Archive for January, 2010
Calvin knows a thing or two about the booze business. Not to mention all manner of other intoxicants. (I need to warm up to calling him by his assumed name.)
Sixteen years ago Cordazar Calvin Broadus (aka Snoop Dogg) released a little song called “Gin & Juice.” It set off a big chain of events. It helped to launch his career, garnering a 1995 Grammy nomination. It also unleashed a slew of covers, such as this country version by The Gourds (it is slightly less obscene than the original, if only because it’s a little harder to make out the words).
And most to the point, it also apparently unleashed the Gin & Juice product line as above. It’s possible that Seagram got there first, but I would tend to doubt it, based on not much more than the age of the song. The song specifically refers to the Seagram and Tanqueray brands of gin. There is a whole lot in the song to horrify right-thinking persons, such as flagrant disregard for women, drug laws, mom’s wishes. But even more pernicious is the nonchalance about drinking and driving. In the original video, Snoop doesn’t quite cruise down the boulevard while sipping his gin and juice, but he might as well, as he sits behind the wheel and re-fills his cup.
Most of the lyrics are too obscene, even for this adult publication, but the most pertinent and repeatable are as follows:
Now, that, I got me some Seagram’s gin
Everybody got they cups, but they ain’t chipped in
Later on that day
My homey Dr. Dre came through with a gang of Tanqueray
Here it is, in all its glory, at long last. TTB’s “areola” policy.
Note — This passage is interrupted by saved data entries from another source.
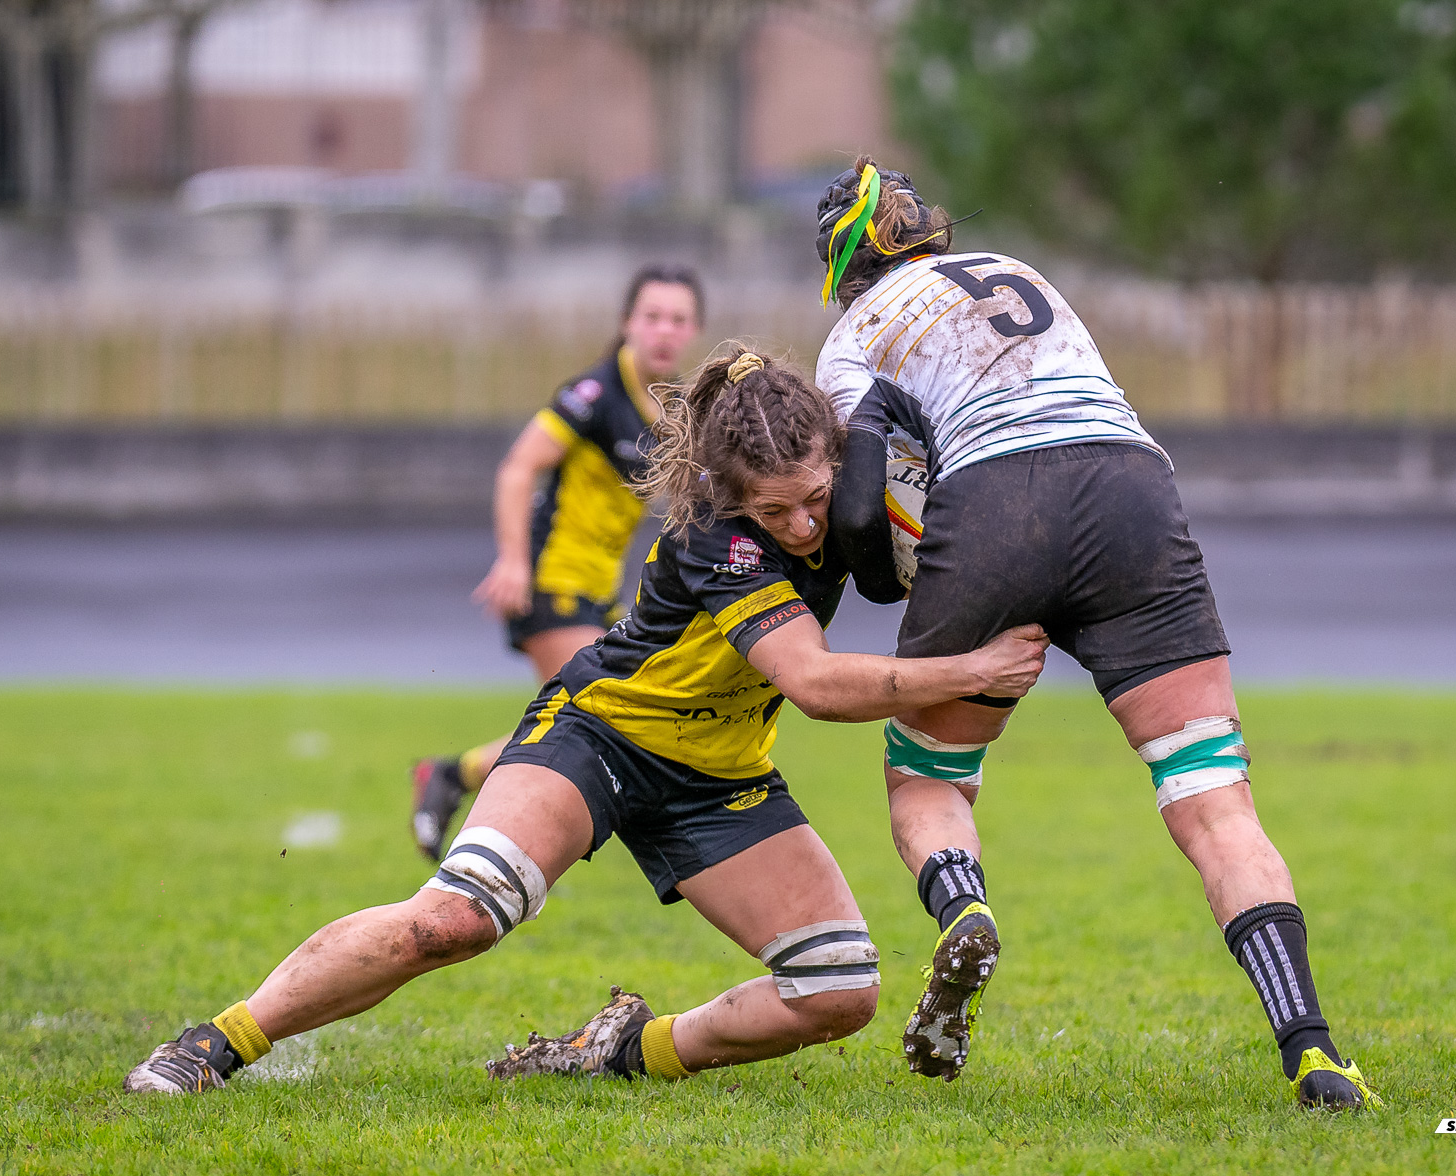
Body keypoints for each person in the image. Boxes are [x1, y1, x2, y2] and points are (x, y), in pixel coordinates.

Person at [122, 347, 1050, 1095]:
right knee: (453, 922)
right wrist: (972, 668)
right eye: (779, 510)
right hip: (599, 739)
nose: (807, 526)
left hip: (720, 775)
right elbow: (811, 682)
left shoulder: (843, 490)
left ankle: (620, 1052)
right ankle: (218, 1042)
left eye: (817, 500)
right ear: (733, 497)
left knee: (840, 988)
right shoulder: (714, 537)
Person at [811, 157, 1378, 1107]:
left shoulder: (853, 334)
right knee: (1212, 794)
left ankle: (965, 908)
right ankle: (1312, 1049)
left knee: (927, 779)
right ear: (927, 229)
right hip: (1130, 489)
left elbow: (864, 510)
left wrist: (888, 581)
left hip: (993, 506)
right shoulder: (1018, 271)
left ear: (839, 266)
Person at [410, 265, 705, 862]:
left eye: (678, 320)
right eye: (652, 318)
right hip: (550, 583)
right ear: (627, 324)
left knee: (608, 710)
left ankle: (452, 776)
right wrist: (514, 562)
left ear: (694, 330)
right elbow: (519, 468)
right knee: (598, 710)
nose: (664, 332)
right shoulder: (594, 395)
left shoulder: (676, 410)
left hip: (602, 591)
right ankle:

From time to time, depending on the circumstances, TTB will say these particular body parts are “obscene” or “indecent” and must be covered. Here is a recent example of such a rejection. It says “Please cover the areolas on the woman.” And these, by way of another example, are certainly well covered.
On many labels, it can be difficult to draw the line. For example, it is tough to say whether this PimpnHo label (also by Weibel) goes too far.
But then again, it is fairly clear that Champortini went quite a bit too far.
It suggests Champagne but does not qualify to be labeled as Champagne. It suggests Port but does not qualify as Port. It sounds a lot like martini, but has none of the traditional martini ingredients. This puts the brand out in some rough waters, without the safe harbor of an approval before the crucial 2006 grandfather date set forth here.
Any one of these issues might have been enough to sink this brand, but putting all these issues together, it would be a great surprise if the brand did not sink. It apparently lasted from April 27, 2007 (the date of the first approval) until a little after February 20, 2008 (the date of the third and final approval, as above). There is no trace of this brand’s survival at the Champortini website shown on the label.
We were perusing some lists of shockingly exotic alcohol beverages. Nestled among the Baby Mouse Wine and the Mare’s Milk Wine, we found, at long last, the beer made with human saliva. It is otherwise known as chicha and it goes back thousands of years, to roots in the Andes region.
The most exotic and unique component of this project, from the perspective of the American beer drinker, happens before the beer is even brewed. As per tradition, instead of germinating all of the grain to release the starches, the purple maize is milled, moistened in the chicha-makers’ mouths …, and formed into small cakes which are flattened and laid out to dry. The natural ptyalin enzymes in the saliva act as a catalyst and break the starches into more accessible fermentable sugars. On brewday the muko, or corn cakes, are added to the mash tun pre-boil along with the other grains. This method might sound strange but it is still used regularly today throughout villages in South and Central America. It is actually quite effective and totally sanitary. Since the grain-chewing (known as salivation) happens before the beer is boiled the beer is sterile and free of the wild yeast and bacteria you would find in modern Belgian Lambics.
The New York Times adds that “In other words, they spit in the beer.”
This Liquor Sicle label features a prominent reference to “Liquor.” This has become rare. Where did the term come from, and where did it go?
The Online Etymology Dictionary defines “liquor” this way:
early 13c., likur “any matter in a liquid state,” from O.Fr. licour, from L. liquorem (nom. liquor) “liquid, liquidity,” from liquere “be fluid.” Sense of “fermented or distilled drink” (especially wine) first recorded c.1300. To liquor up “get drunk” is from 1845.
It is semi-ironic that this term is being applied to one of the few TTB products that is not intended to be consumed in a “liquid state.” From way back in 1892, here is a court struggling with the term, and trying to find the distinction between beer and liquor.
In a further irony, the term is probably used more commonly, these days, on malt beverages (such as Colt 45) compared to distilled spirits. “Malt liquor” goes back to at least 1937, and Alvin Gluek secured a patent on it in 1948.